The relationship between urban legend, authored fiction and true crime is often too complex to unpick. To muddy the waters even further, consider the case of The Slender Man. Back in the dark old days of the internet (2009), Slender Man was created as part of a photoshop challenge, where users of the Something Awful forum were tasked with creating ‘paranormal images’. Eric Knudsen submitted two black and white photos featuring a looming shape in the background, a faceless, impossibly tall creature – and so Slender Man was born. Something about the image and the little scraps of story Knudsen provided, fired user’s imaginations, and soon Slender Man’s story and mythos began to grow. It makes sense, of course, that the internet is the perfect breeding ground for stories that exist in a limbo state between the real and the imagined – over the last decade we’ve all experienced the consequences of, for the want of a better phrase, ‘fake news’. Slender Man’s story grew and warped and changed as it moved around the internet, eventually resulting in a film, a video game, and unfortunately, a real world murder attempt. In 2012 in Wisconsin, two twelve-year-old girls lured a friend into the woods with the intention of stabbing her to death in tribute to the Slender Man. Thankfully, despite being stabbed nineteen times and left for dead, their victim survived, managing to crawl to the road to get help. It’s arguable that people as disturbed and mentally ill as the two girls involved would have followed any mythical figure down that particular dark path, but it is an example of how much impact a creepy little story can have. And it’s blurring the lines again between fiction, true crime, and horror.
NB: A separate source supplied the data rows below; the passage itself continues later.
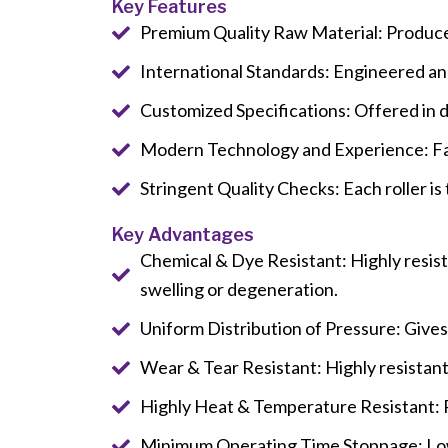
Key Features
Premium Quality Raw Material: Produce
International Standards: Engineered and 
Customized Specifications: Offered in d
Modern Technology and Experience: Fab
Stringent Quality Checks: Each roller is
Key Advantages
Chemical & Dye Resistant: Highly resista
swelling or degeneration.
Uniform Distribution of Pressure: Gives
Wear & Tear Resistant: Highly resistant
Highly Heat & Temperature Resistant: Re
Minimum Operating Time Stoppage: Low 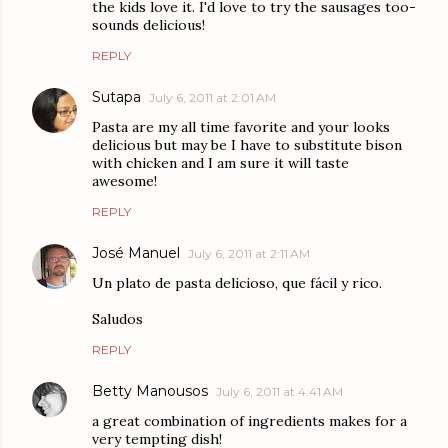
the kids love it. I'd love to try the sausages too-
sounds delicious!
REPLY
Sutapa
July 6, 2011 at 2:01 AM
Pasta are my all time favorite and your looks
delicious but may be I have to substitute bison
with chicken and I am sure it will taste
awesome!
REPLY
José Manuel
July 6, 2011 at 2:11 AM
Un plato de pasta delicioso, que fácil y rico.
Saludos
REPLY
Betty Manousos
July 6, 2011 at 4:41 AM
a great combination of ingredients makes for a
very tempting dish!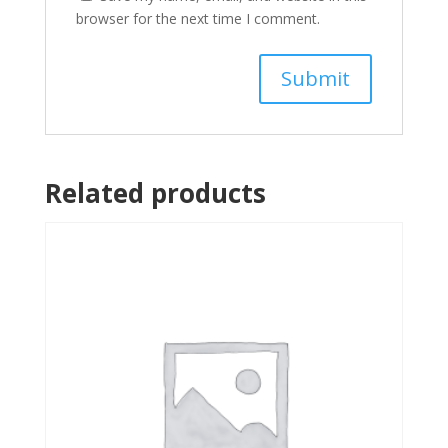
browser for the next time I comment.
Related products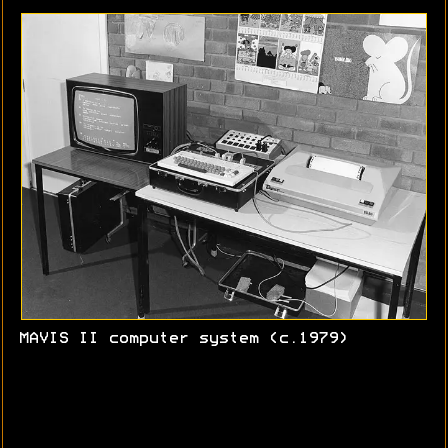
MAVIS II computer system (c.1979)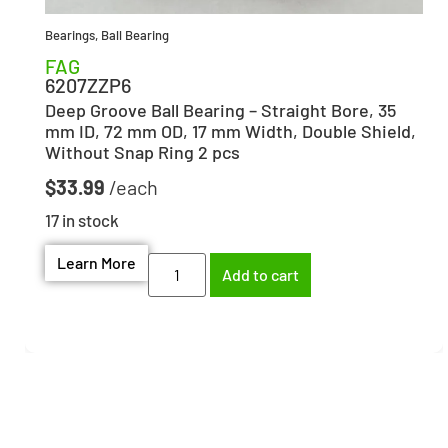
Bearings
,
Ball Bearing
FAG
6207ZZP6
Deep Groove Ball Bearing – Straight Bore, 35
mm ID, 72 mm OD, 17 mm Width, Double Shield,
Without Snap Ring 2 pcs
$
33.99
17 in stock
Learn More
Add to cart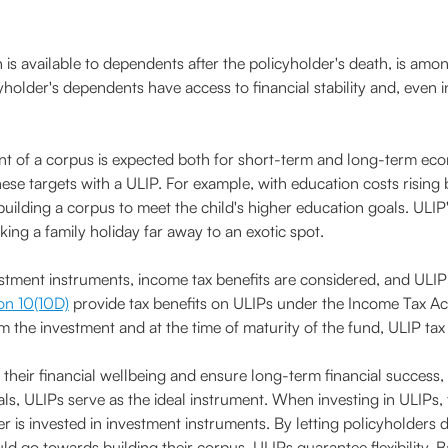
s available to dependents after the policyholder's death, is amon
yholder's dependents have access to financial stability and, even 
t of a corpus is expected both for short-term and long-term eco
se targets with a ULIP. For example, with education costs rising 
building a corpus to meet the child's higher education goals. ULI
ing a family holiday far away to an exotic spot.
ment instruments, income tax benefits are considered, and ULIP t
on 10(10D)
provide tax benefits on ULIPs under the Income Tax Act.
 the investment and at the time of maturity of the fund, ULIP tax 
t their financial wellbeing and ensure long-term financial success,
als, ULIPs serve as the ideal instrument. When investing in ULIPs,
r is invested in investment instruments. By letting policyholder
 go towards building their corpus, ULIPs guarantee flexibility. B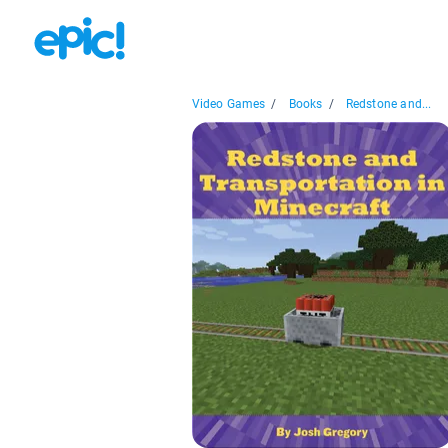
Video Games
/
Books
/
Redstone and...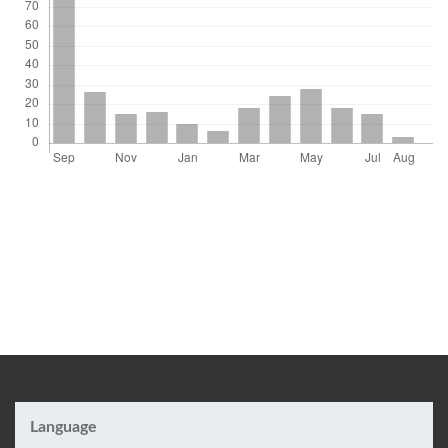
Language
The Slender Man mythos and all its complicated fallout was a source of inspiration for Games for Dead Girls. In my novel, two girls create their own imaginary monster called Stitch Face Sue, a vengeful figure with a tragic past (based in ‘real’ history) and their enthusiasm for the creature – in itself born out of a need to try and have control over their own lives – has disastrous consequences. Like Clive Barker’s iconic Candyman figure (originally appearing in the short story ‘The Forbidden’), Stitch Face Sue also has her roots in Bloody Mary, an urban legend that was also a kind of game. Say her name three times into a mirror and Bloody Mary will appear – to kill you? Curse you? Answer your questions? I heard different versions of this story growing up, and I never failed to be creeped out by it; and, inevitably, compelled by it.
I think the reason that urban legends continue to fascinate is that they are one of the clearest signs that storytelling is as vital to human beings as breathing. Even if you don’t write for a living, or make movies, or create comic books, you’ve probably passed on a story like the Babysitter, or the Car Door and the Hook, or the Killer on the Back Seat – you’ve whispered them in playgrounds, by water coolers, over dinner. You probably knew it wasn’t entirely true, but the telling of it was just too delicious to resist. Ultimately, human beings communicate with stories, we pass on information and warnings and jokes in this format and have done so for as long as we’ve been around. And in the end, sharing that little shiver of horrified realisation is worth bending a few truths.